Twelve members were appointed by the Minister for Health and Ageing, as individual experts on broader social care and participation issues affecting people with mental illness. Membership was settled in consultation with other relevant Commonwealth Portfolios.[22]

1.39      However, other submitters were dissatisfied with its composition:

This submission refutes the defence that this group are independent and impartial including proffered explanation that the group are picked from a small academic mental health sector. There are nearly forty Australian Universities who could make solid contribution to a mental health policy expert panel...

This issue is considerably more significant than concerns about conflict of interest. The mental health reform agenda is intrinsically based in closed, non-consultative and exclusive process which is part of the larger imposed shift of health reform.... [23]
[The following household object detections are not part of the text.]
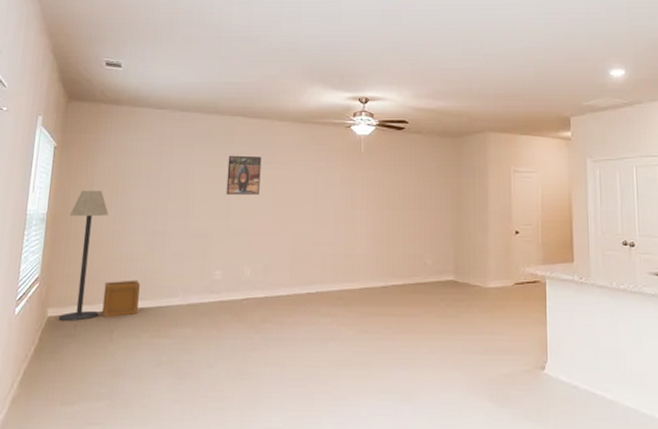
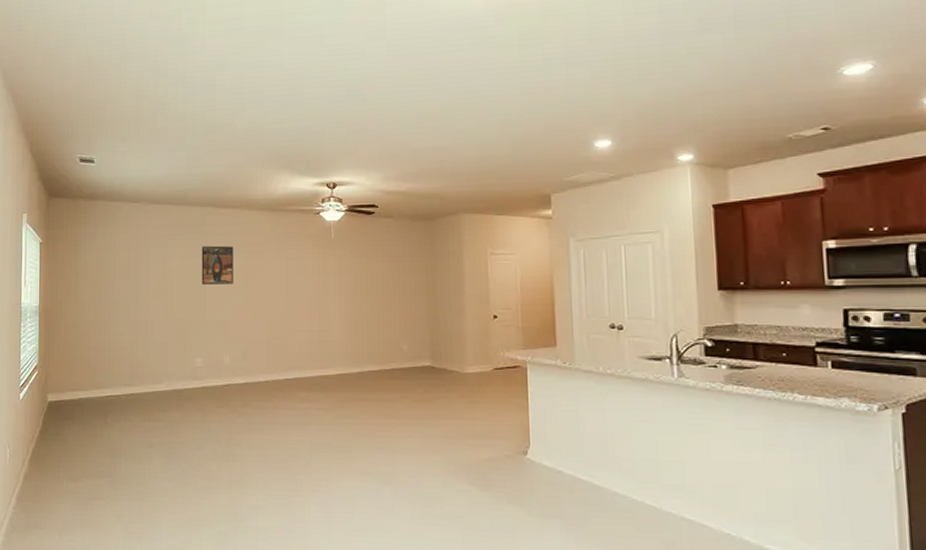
floor lamp: present [58,190,109,321] -> none [58,283,94,406]
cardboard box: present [102,280,140,317] -> none [96,367,128,402]

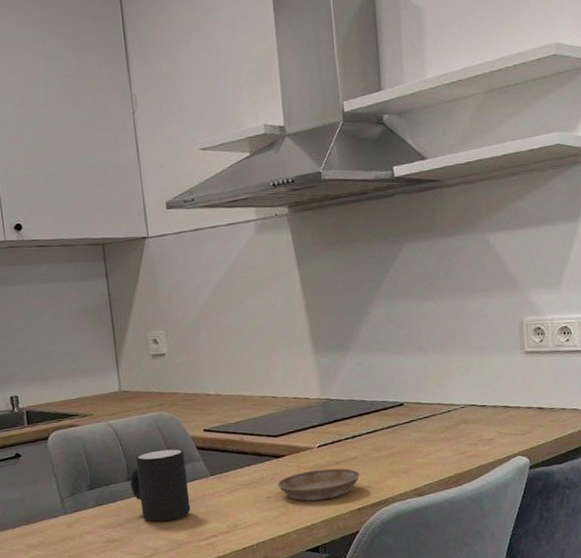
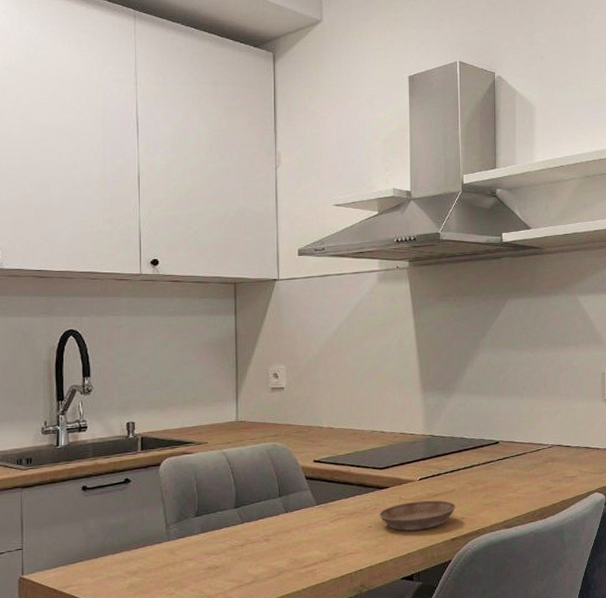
mug: present [130,448,191,521] -> none [237,477,294,549]

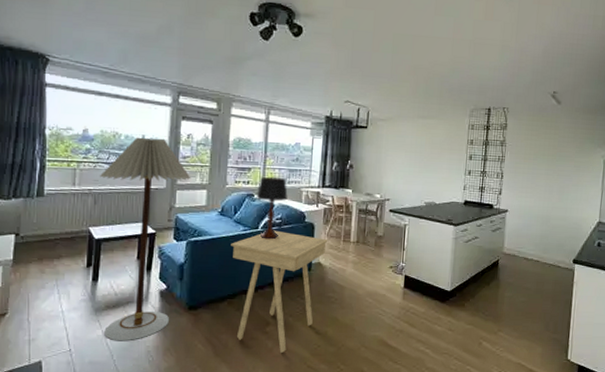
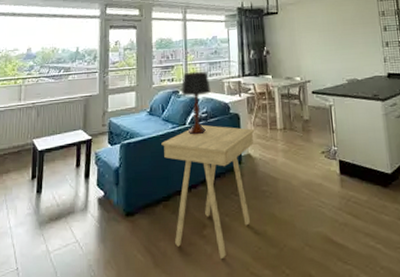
floor lamp: present [100,137,191,341] -> none [42,49,121,256]

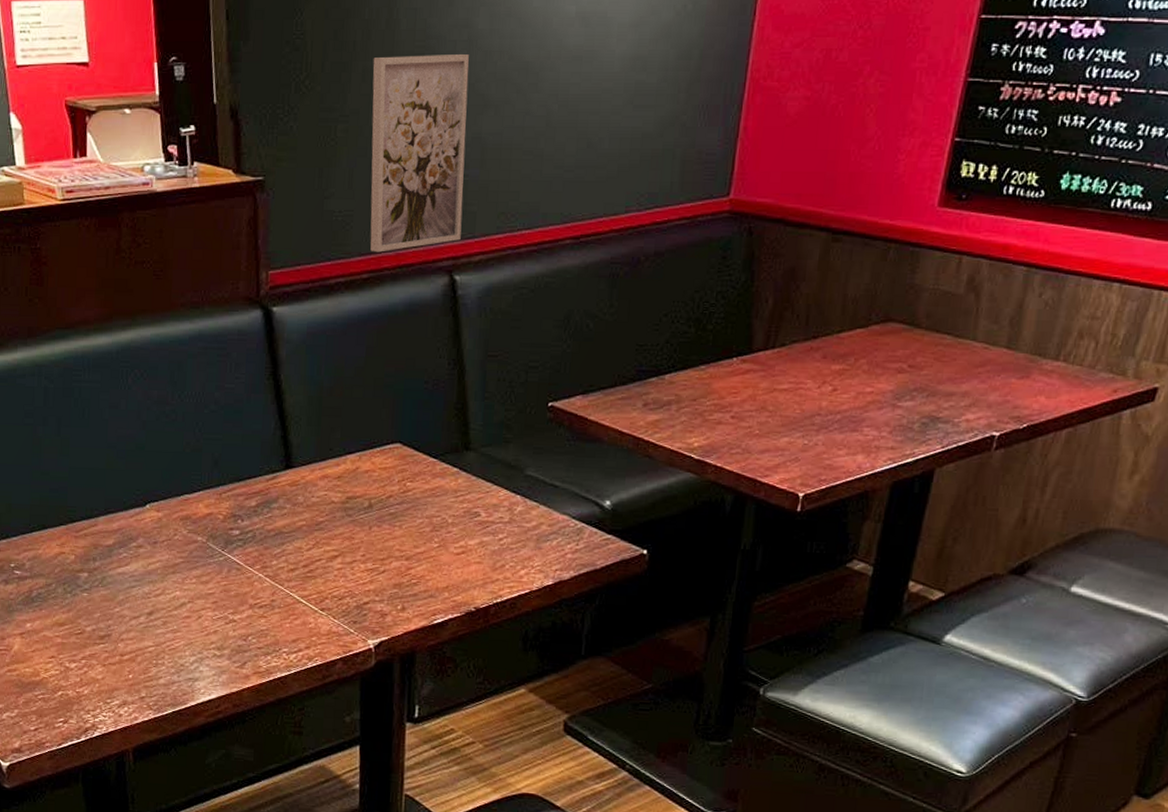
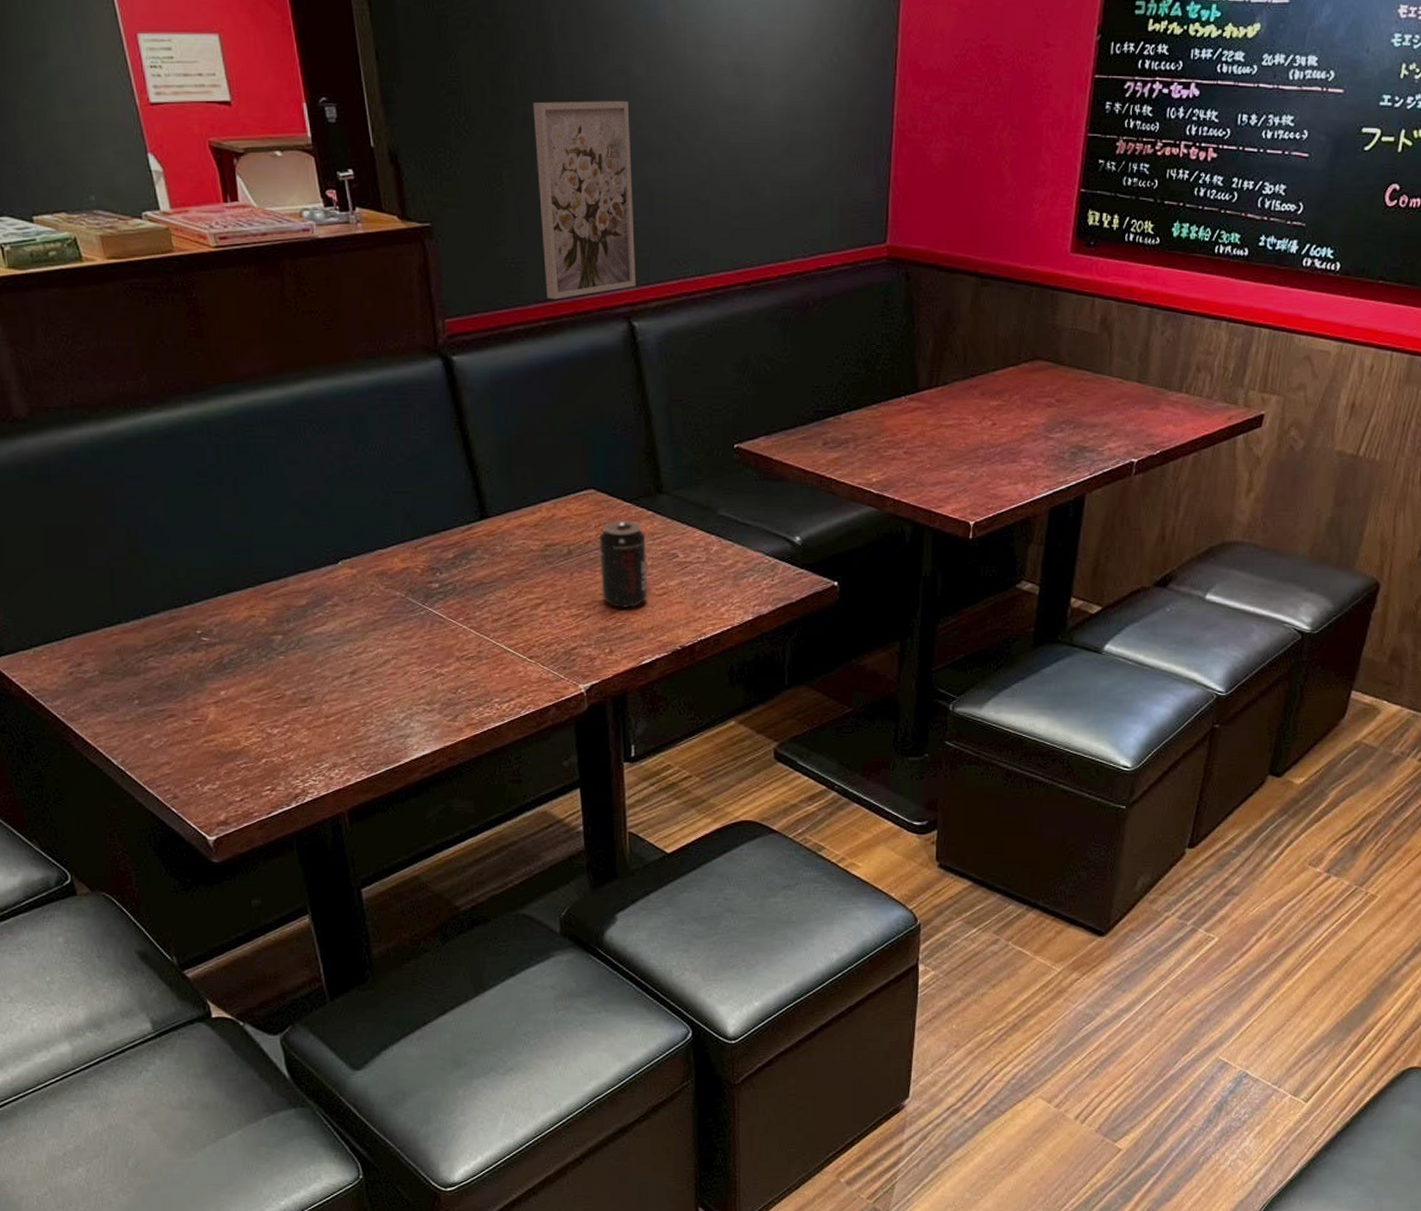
beverage can: none [399,476,449,565] -> present [599,520,648,608]

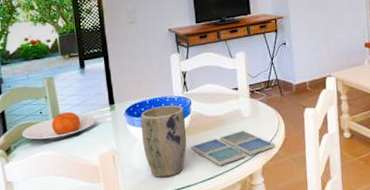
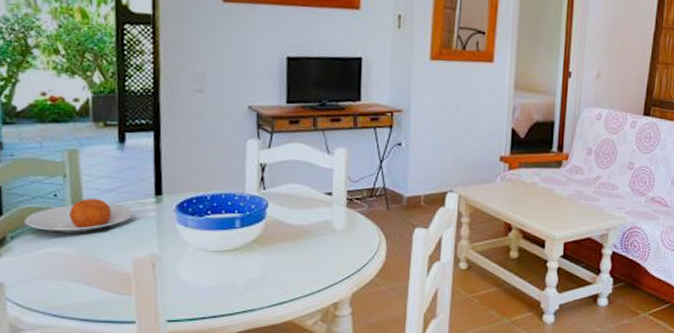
plant pot: present [140,105,187,178] -> none [195,204,258,297]
drink coaster: present [191,130,275,166] -> none [261,246,371,288]

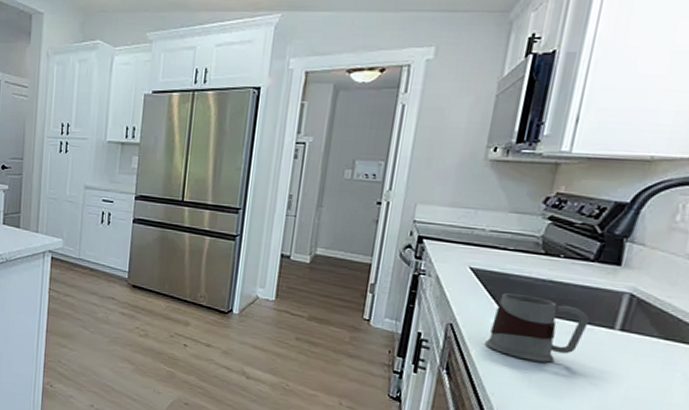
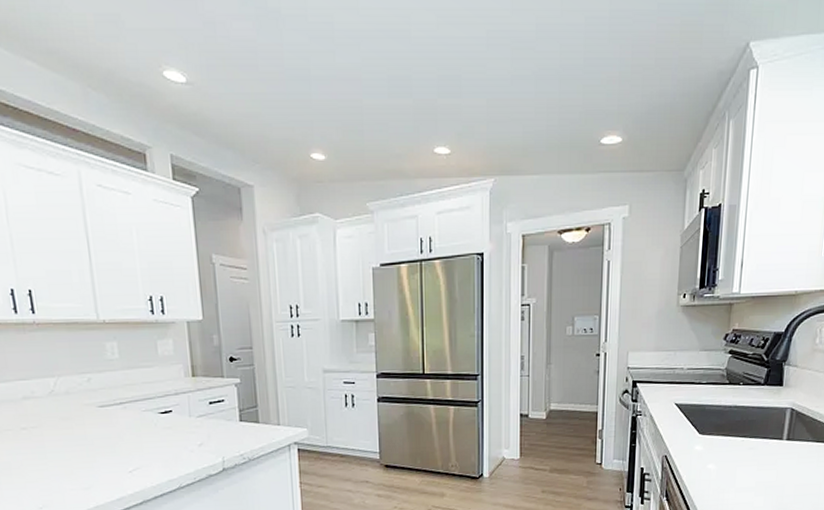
mug: present [485,293,589,363] -> none [692,421,765,477]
1.40      The Department rejected the suggestion that such a group could comprise members without any perceived conflict of interest:

Everyone here declared their conflict of interest. Let us be very clear. Mental health is not a large community. Everyone, in some way, is conflicted because everyone is involved in the delivery of service. All of these people are passionate advocates, and good on them, because they care about the delivery of service. What we did and what the minister did with this process was actually try to get a balanced view about how you deliver a balanced package to meet mental health needs, and the important thing that came out of this was an acknowledgement that mental health is not just a health issue. Mental health is an employment issue, a housing issue, an issue of income, an issue of social justice and I could go on.[24]